Your goal:
Your answer should be the lines of the listing that contain the word "down".

Provided records:
+===+

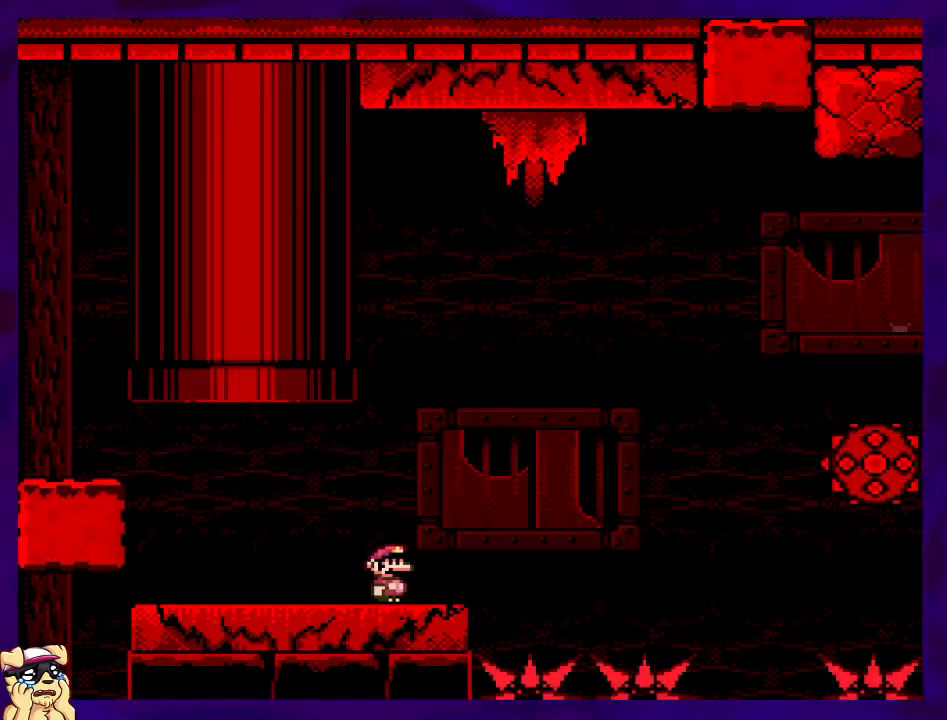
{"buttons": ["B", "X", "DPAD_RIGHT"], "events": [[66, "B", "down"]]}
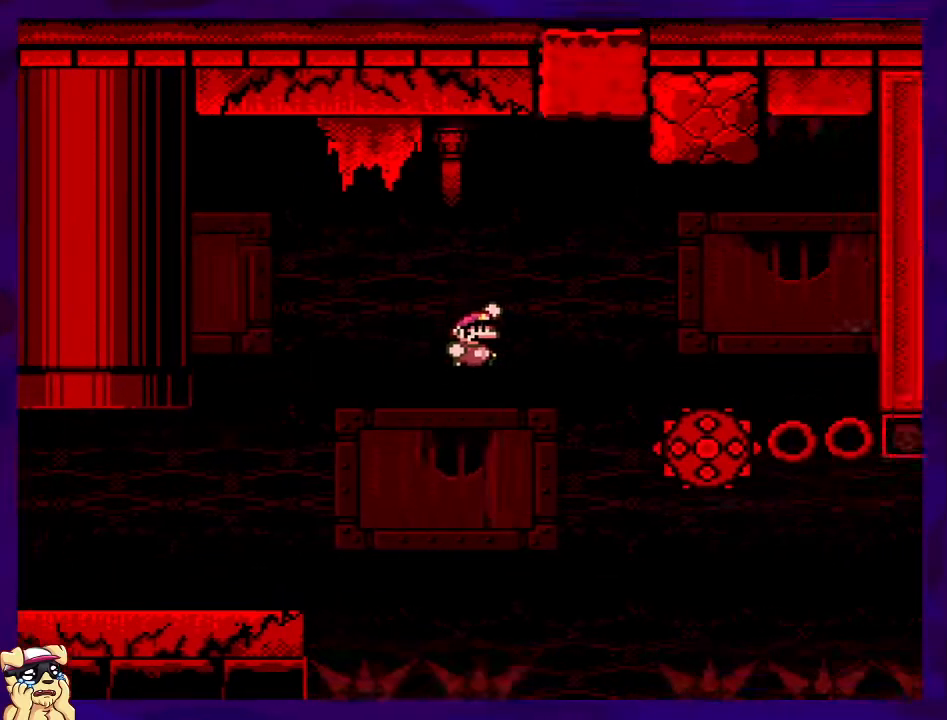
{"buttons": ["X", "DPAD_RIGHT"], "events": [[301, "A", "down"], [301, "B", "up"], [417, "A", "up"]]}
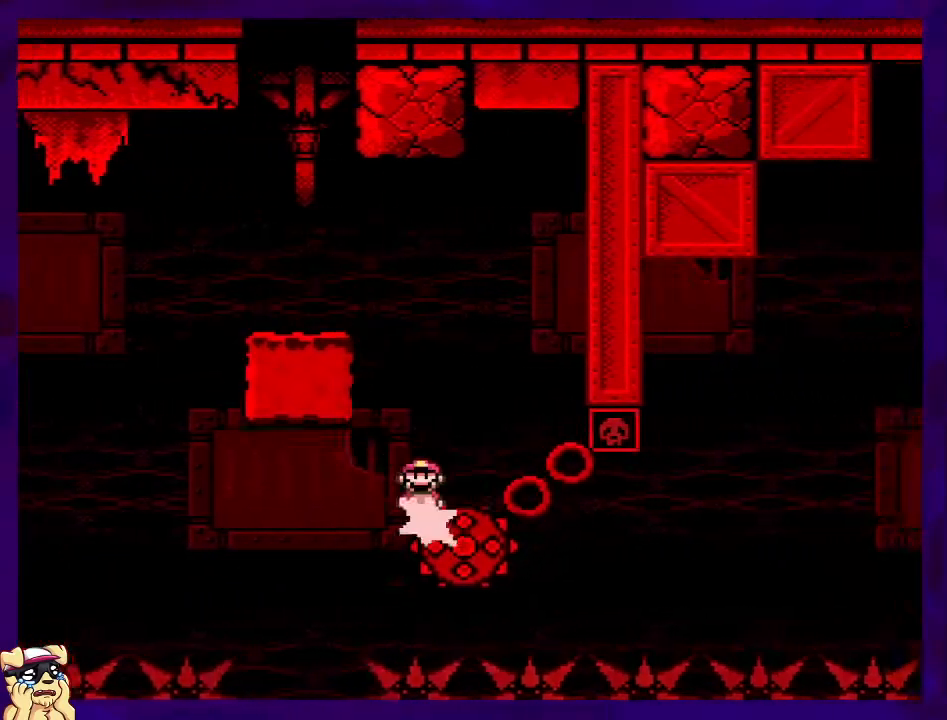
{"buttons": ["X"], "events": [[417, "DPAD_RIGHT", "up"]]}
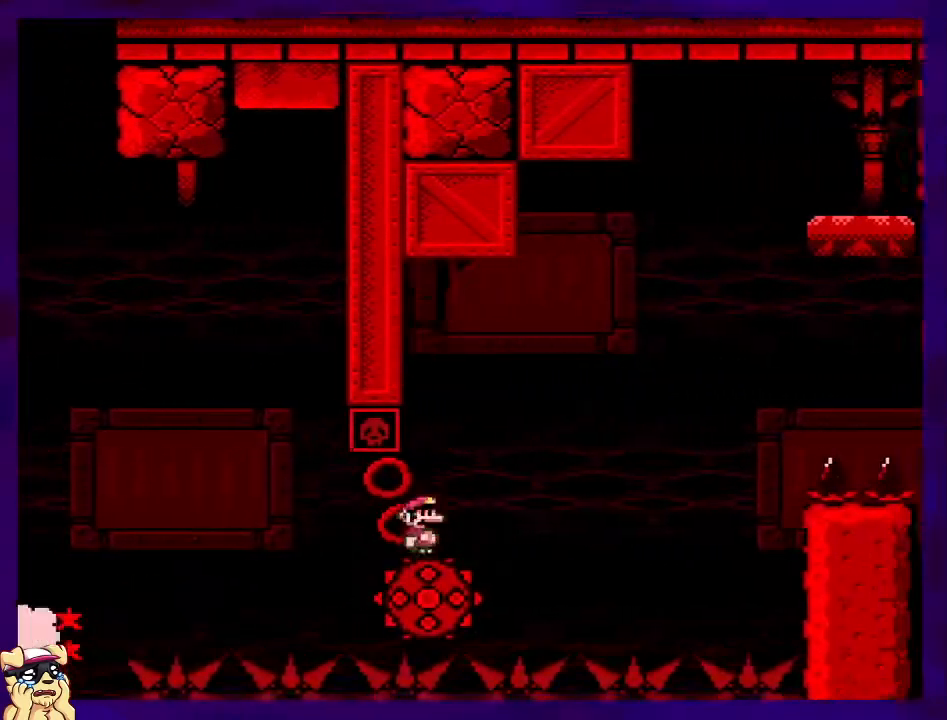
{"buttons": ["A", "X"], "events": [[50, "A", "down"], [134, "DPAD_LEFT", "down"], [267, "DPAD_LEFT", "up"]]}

+===+

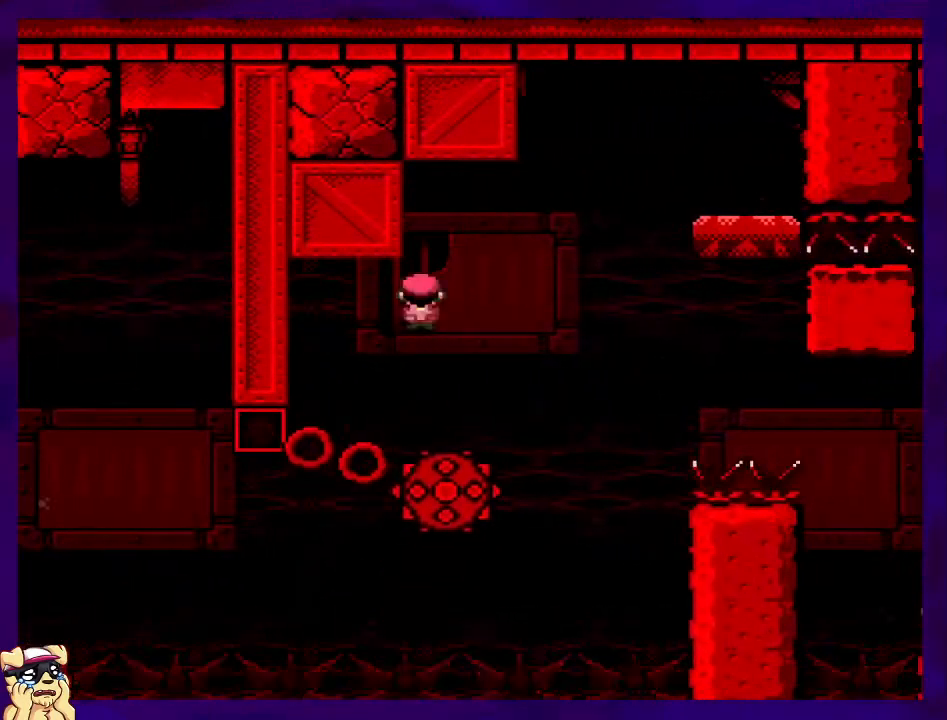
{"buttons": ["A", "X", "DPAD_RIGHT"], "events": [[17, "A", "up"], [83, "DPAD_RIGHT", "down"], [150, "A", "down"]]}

+===+

Response box:
{"buttons": ["B", "X", "DPAD_RIGHT"], "events": [[66, "B", "down"]]}
{"buttons": ["X", "DPAD_RIGHT"], "events": [[301, "A", "down"], [301, "B", "up"], [417, "A", "up"]]}
{"buttons": ["A", "X"], "events": [[50, "A", "down"], [134, "DPAD_LEFT", "down"], [267, "DPAD_LEFT", "up"]]}
{"buttons": ["A", "X", "DPAD_RIGHT"], "events": [[17, "A", "up"], [83, "DPAD_RIGHT", "down"], [150, "A", "down"]]}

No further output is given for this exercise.